UMI extraction from 10X visium spatial transcriptome data
1
0
Entering edit mode
6 weeks ago
archie ▴ 130

Hello everyone

I have to analyse visium spatial transcriptome (ST) sequencing data (2 x150 bp) . I want to extract Spatial barcode and UMI from Read1 in order to reduce the read1 length from 150bp to 28 bp (16 bp Spatial Barcode and 12 bp UMI). I found one of the method "umi_tools" which has been used in various single cell studies.

Steps for barcode and UMI extraction :

1) umi_tools whitelist --stdin R1.fastq.gz \
--bc-pattern=CCCCCCCCCCCCCCCCNNNNNNNNNN \
--log2stderr > whitelist.txt;

2) umi_tools extract --bc-pattern=CCCCCCCCCCCCCCCCNNNNNNNNNN \
--stdin R1.fastq.gz \
--stdout R1_extracted.fastq.gz \
--whitelist=whitelist.txt;


I have not done this analysis before. Please correct me if I am doing something "wrong" here. I will appreciate all the suggestions.

spatial umi_tools transcriptome UMI • 322 views
0
Entering edit mode

I'm assuming this is the 10X kit? If so you can use the unmodified fastq files as input to Space Ranger. It's already set to do the proper processing and QC for 10X data.

0
Entering edit mode

Yes its with 10X kit. I already analysed the data in spaceranger with unmodified fastq files. But mapping rate to transcriptome (< 30 % ) is very less against human genome. I was wondering if it had something to do with R1 read length.

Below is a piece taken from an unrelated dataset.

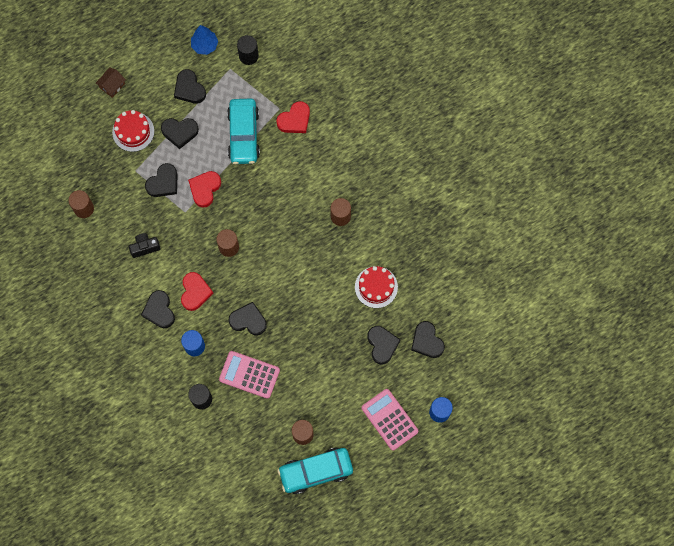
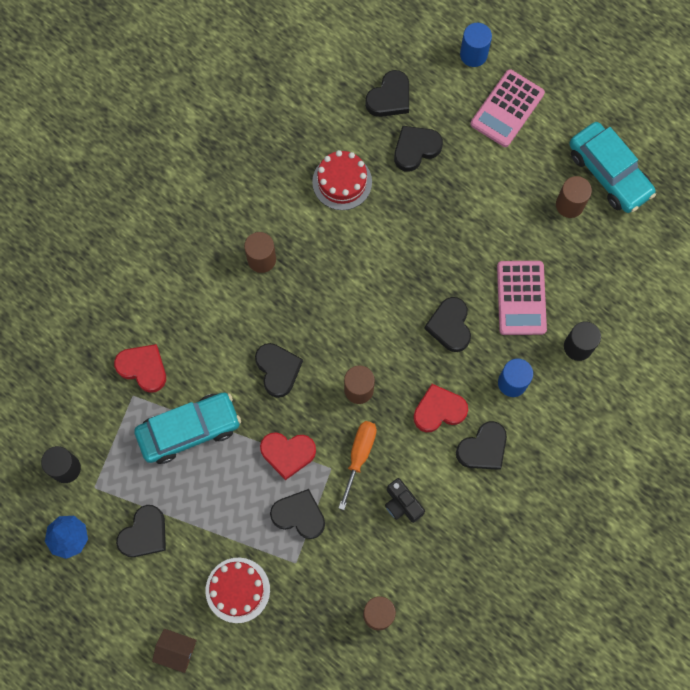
camera: 110 degrees left, 0 degrees up
black heart [161,118,199,149] -> black heart moved to [255,343,303,398]
none -> orange screwdriver [339,421,377,510]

I used the following parameters :

spaceranger count --id=S1_test1 --transcriptome='/path/refdata-gex-GRCh38-2020-A/' --fastqs='/path/S1'  --image='test.tif' --slide='XX' --area='A1'  --slidefile='XX.gpr'

• Under fastq parameters, I have given path of both R1 and R2 which also consist of L1 and L2 files.

• I also did some quality filtration, mapping rate increased from 22% to 27 % which is still very less.

I will appreciate all the suggestions.

0
Entering edit mode

Solution I found is to define the desired read1 length in spaceranger with --r1-length = 28 (or more) .

0
Entering edit mode
6 weeks ago

Two quick points:

1. Your pattern only has 10 Ns in it, but you state that your UMI is 12nt. You need to add an extra 2 Ns to it.
2. These commands won't "reduce" the length of R1 from 150 to 28nt. Instead they will reduce a 150nt read to 122nt and place the removed 28nt into the read name of both R1 and the matching read in R2.

This seems sensible if your aim is to then test the mapping of these reads to the genome with STAR or some such.